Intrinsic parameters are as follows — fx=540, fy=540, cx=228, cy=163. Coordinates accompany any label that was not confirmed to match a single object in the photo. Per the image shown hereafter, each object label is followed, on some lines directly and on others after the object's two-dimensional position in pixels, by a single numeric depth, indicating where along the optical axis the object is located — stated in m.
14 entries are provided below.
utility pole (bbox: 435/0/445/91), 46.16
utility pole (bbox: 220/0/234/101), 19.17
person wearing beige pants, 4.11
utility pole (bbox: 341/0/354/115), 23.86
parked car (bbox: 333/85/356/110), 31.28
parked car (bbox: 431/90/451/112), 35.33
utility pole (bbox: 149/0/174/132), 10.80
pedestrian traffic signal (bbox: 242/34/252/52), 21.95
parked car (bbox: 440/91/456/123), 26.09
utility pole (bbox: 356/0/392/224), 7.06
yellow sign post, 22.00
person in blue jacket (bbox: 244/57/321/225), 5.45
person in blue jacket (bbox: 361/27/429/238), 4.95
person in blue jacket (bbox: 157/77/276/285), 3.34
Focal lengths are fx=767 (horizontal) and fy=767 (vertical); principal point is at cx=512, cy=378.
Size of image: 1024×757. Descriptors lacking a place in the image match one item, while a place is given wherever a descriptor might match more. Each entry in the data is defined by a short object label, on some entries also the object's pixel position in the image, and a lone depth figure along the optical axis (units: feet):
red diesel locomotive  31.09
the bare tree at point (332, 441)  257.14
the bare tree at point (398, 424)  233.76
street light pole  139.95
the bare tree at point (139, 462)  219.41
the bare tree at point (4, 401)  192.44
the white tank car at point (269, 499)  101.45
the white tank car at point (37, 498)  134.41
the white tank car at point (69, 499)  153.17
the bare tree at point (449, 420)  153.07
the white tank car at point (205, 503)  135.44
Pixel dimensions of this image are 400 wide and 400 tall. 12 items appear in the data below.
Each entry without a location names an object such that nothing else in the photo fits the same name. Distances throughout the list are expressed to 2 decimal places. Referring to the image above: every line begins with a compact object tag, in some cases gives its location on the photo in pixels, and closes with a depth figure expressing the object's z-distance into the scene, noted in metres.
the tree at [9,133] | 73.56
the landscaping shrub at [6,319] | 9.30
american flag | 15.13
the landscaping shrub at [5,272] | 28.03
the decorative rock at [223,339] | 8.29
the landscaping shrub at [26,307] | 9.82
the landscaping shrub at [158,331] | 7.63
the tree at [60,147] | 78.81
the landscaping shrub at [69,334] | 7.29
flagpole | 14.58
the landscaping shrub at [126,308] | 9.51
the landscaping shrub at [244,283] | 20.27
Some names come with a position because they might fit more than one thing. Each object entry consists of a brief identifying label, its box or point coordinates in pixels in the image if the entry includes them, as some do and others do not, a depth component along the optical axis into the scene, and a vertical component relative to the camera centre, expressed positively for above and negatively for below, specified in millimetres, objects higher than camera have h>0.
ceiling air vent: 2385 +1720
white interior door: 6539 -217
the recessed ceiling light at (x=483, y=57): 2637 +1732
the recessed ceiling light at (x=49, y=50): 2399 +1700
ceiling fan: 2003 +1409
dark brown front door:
---
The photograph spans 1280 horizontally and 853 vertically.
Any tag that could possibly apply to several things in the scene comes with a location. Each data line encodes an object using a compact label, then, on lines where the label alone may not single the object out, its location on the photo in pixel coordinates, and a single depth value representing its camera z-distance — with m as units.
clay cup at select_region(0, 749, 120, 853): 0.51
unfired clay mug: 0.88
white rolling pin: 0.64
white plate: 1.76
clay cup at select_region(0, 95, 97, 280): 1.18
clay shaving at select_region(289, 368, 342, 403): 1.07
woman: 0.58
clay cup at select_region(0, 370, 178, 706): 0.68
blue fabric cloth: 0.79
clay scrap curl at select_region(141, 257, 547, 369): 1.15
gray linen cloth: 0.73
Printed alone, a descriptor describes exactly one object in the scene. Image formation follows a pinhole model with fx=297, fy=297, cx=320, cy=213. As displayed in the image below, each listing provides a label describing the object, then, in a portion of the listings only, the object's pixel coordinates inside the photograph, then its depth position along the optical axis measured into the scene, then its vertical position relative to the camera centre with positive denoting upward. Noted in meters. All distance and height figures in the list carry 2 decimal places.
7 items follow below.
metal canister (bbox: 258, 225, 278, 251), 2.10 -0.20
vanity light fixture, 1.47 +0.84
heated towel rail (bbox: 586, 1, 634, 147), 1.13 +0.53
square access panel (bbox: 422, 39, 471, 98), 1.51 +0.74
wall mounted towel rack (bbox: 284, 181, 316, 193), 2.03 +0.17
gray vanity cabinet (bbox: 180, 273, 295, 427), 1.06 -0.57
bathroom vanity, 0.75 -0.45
==
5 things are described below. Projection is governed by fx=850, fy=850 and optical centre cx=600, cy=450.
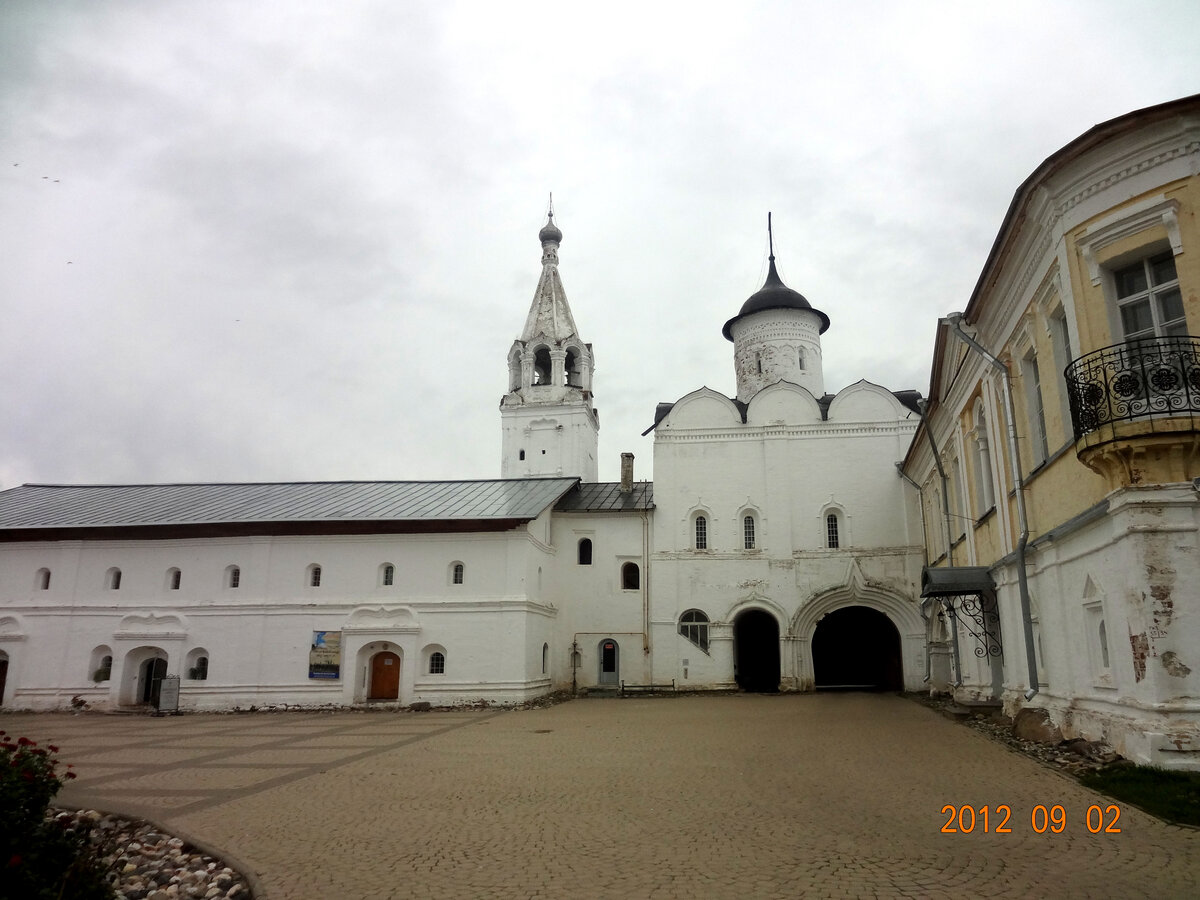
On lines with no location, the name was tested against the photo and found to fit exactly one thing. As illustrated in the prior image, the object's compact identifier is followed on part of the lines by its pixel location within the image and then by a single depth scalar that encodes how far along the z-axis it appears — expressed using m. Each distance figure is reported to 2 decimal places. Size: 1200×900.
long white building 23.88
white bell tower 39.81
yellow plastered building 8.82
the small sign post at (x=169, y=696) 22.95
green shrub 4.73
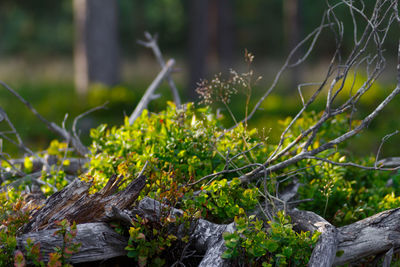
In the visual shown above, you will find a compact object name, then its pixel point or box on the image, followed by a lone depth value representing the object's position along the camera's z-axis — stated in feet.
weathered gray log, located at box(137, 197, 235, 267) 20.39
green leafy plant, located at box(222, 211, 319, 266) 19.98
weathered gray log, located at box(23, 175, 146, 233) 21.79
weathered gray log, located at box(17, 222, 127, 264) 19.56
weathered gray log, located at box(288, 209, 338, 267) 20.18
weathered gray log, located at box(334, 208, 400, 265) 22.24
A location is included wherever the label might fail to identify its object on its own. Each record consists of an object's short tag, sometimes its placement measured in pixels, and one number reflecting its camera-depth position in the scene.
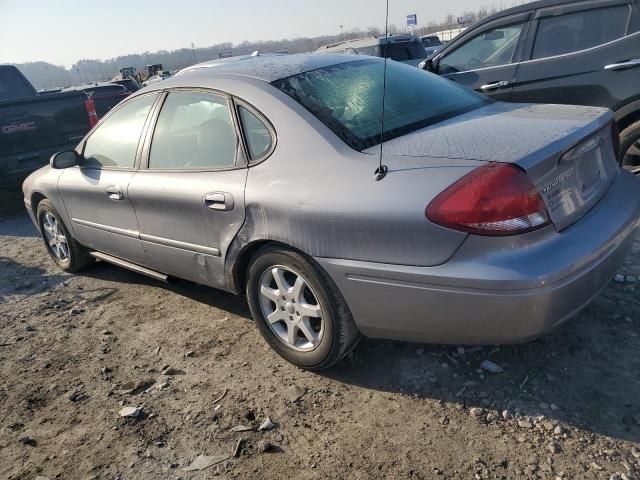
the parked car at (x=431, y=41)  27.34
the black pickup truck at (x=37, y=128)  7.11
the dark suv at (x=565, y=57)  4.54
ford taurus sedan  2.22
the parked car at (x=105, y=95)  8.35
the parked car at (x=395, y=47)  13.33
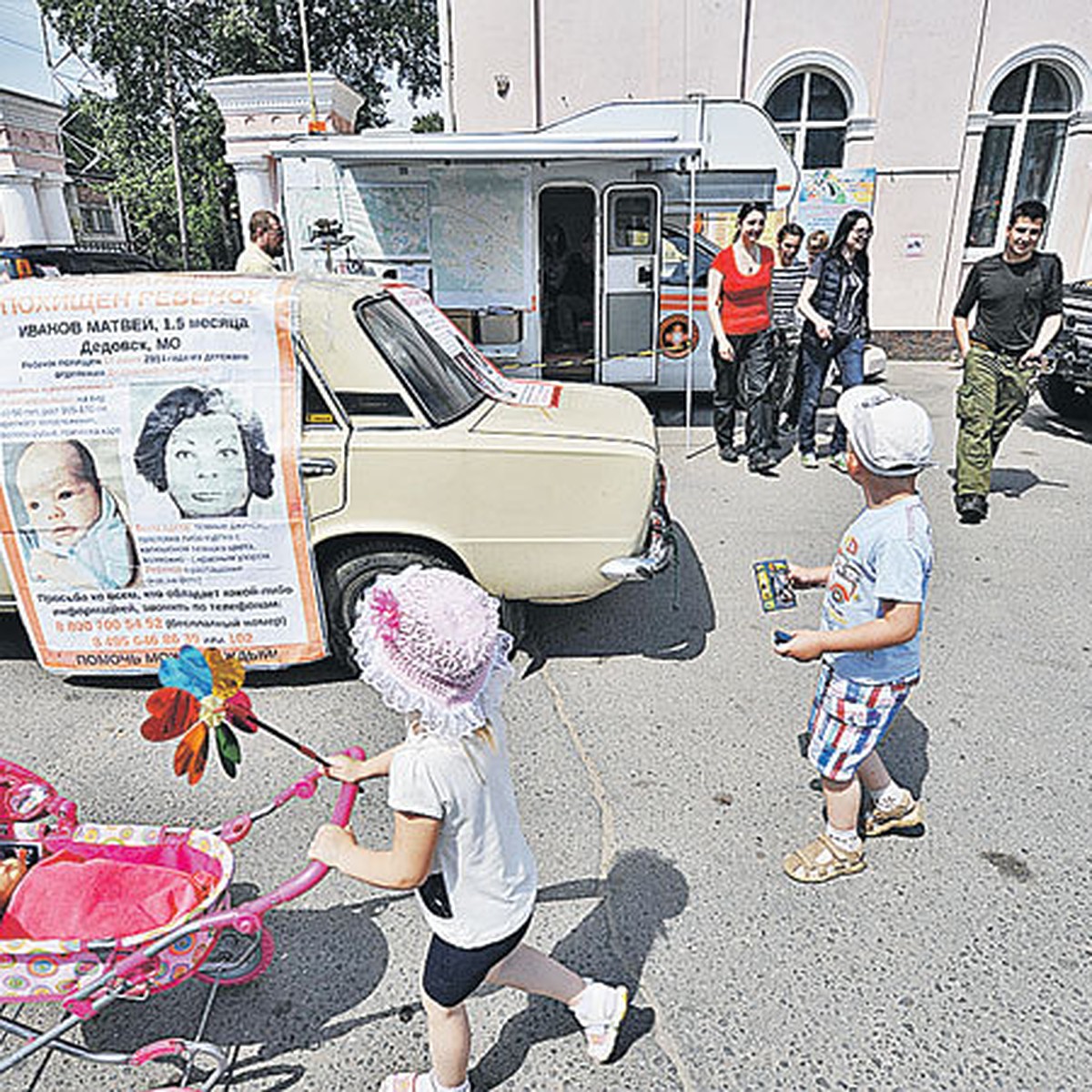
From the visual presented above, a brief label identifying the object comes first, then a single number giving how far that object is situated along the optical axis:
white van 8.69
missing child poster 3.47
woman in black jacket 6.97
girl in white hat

**WORK INSTRUCTIONS**
Look above for the line with "A location is", then give again exactly every line from there through the line with "white van 8.69", skipping the pictures.

**EXERCISE SOLUTION**
A location is included wherever the label might fail to identify its object on its own. Each record consists of an object's short tag, sometimes its placement measured in pixels, and one number reflecting its camera-depth position in the scene.
the parked car at (x=431, y=41)  27.34
the black pickup truck at (x=37, y=128)  7.11
the dark suv at (x=565, y=57)  4.54
ford taurus sedan  2.22
the parked car at (x=105, y=95)  8.35
the parked car at (x=395, y=47)  13.33
From the visual presented above, a brief label identifying the object comes first, then a single number giving how far that object is situated along the optical axis:
white van 8.69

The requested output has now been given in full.